A pyroclastics flow is a fast-moving super-hot current of gases, ash and volcanic debris that will wipe out everything in its path, like an avalanche. Scientists believe that Mt. Vesuvius is hundreds of thousands of years old, and has erupted more than 50 times.
The region around Mt Vesuvius has been settled by humans as early as the 8th century B.C. By 79 A.D., Pompeii was a bustling resort town popular with the wealthy citizens of Rome. It had elaborate villas, taverns, shops, open-air marketplaces and even an amphitheater that scientists estimated could seat 10,000 to 20,000 spectators.
In early August of that year, several earthquakes occurred around Pompeii and Herculaneum. Today, we know that earthquakes are linked to volcanic activity but not back then. Therefore, people paid little attention as tremors were common occurrences in the region.
Vesuvius Eruption of 79 A.D.
Around noon time on August 24th, Mt Vesuvius erupted, sending a blast of hot gas, ash, and rocks high into the sky. As it cooled, ash and rocks drifted back to earth, clogging the air and making it difficult to breathe.
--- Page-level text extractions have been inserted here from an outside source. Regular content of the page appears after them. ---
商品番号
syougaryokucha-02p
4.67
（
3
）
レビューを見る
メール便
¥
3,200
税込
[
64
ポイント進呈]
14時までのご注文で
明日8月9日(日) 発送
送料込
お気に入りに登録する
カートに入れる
Hours later, a pyroclastic flow came surging down the mountain, wiping out everything and everyone in its path.
By the next day, Pompeii was covered under millions of tons of volcanic ash. While we don’t know exactly how many people died, scientists believe there are about 2,000 victims and the majority of inhabitants managed to flee.
Pompeii and its neighboring towns of Herculaneum and Stabiae became abandoned for centuries. It wasn’t until the 1700s before Pompeii was re-discovered. The ash had helped preserve the town so that it was almost exactly as it was on the day of the eruption. Buildings were intact and skeletons of victims remained where they died. In the years since archaeologists have recovered more than a thousand bodies.
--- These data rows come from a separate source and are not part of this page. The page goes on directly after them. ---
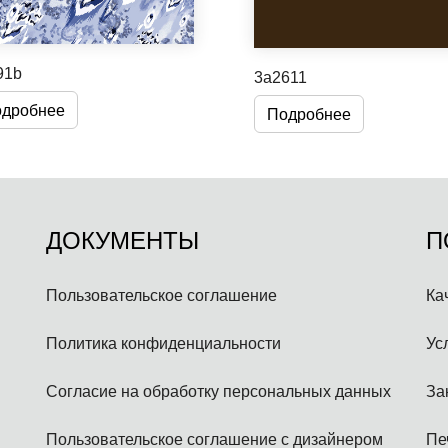
91b
3a2611
дробнее
Подробнее
ДОКУМЕНТЫ
П
Пользовательское соглашение
Ка
Политика конфиденциальности
Ус
Согласие на обработку персональных данных
За
Пользовательское соглашение с дизайнером
Пе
Dr. Tuck identified refugees from Pompeii and Herculaneum by looking for evidence in multiple areas. For example, last names of people that were common in the Vesuvius area showed up elsewhere after 79 A.D. Also, the unique religious worship of Vulcanus (god of fire) and Venus Pompeiana (patron deity of Pompeii) also showed up in neighboring cities. Dr. Tuck also inspected inscriptions, such as on tombstones, that indicated if people were born in Pompeii or Herculaneum.
Dr. Tuck’s study found that many refugees settled in communities to the north of Vesuvius and that families tended to move together as well as marry within their refugee community. His study also found that the Roman government gave money to the communities where the refugees settled in. This enabled the cities to build new public infrastructures, such as buildings and aqueducts, to help with the influx of new residents.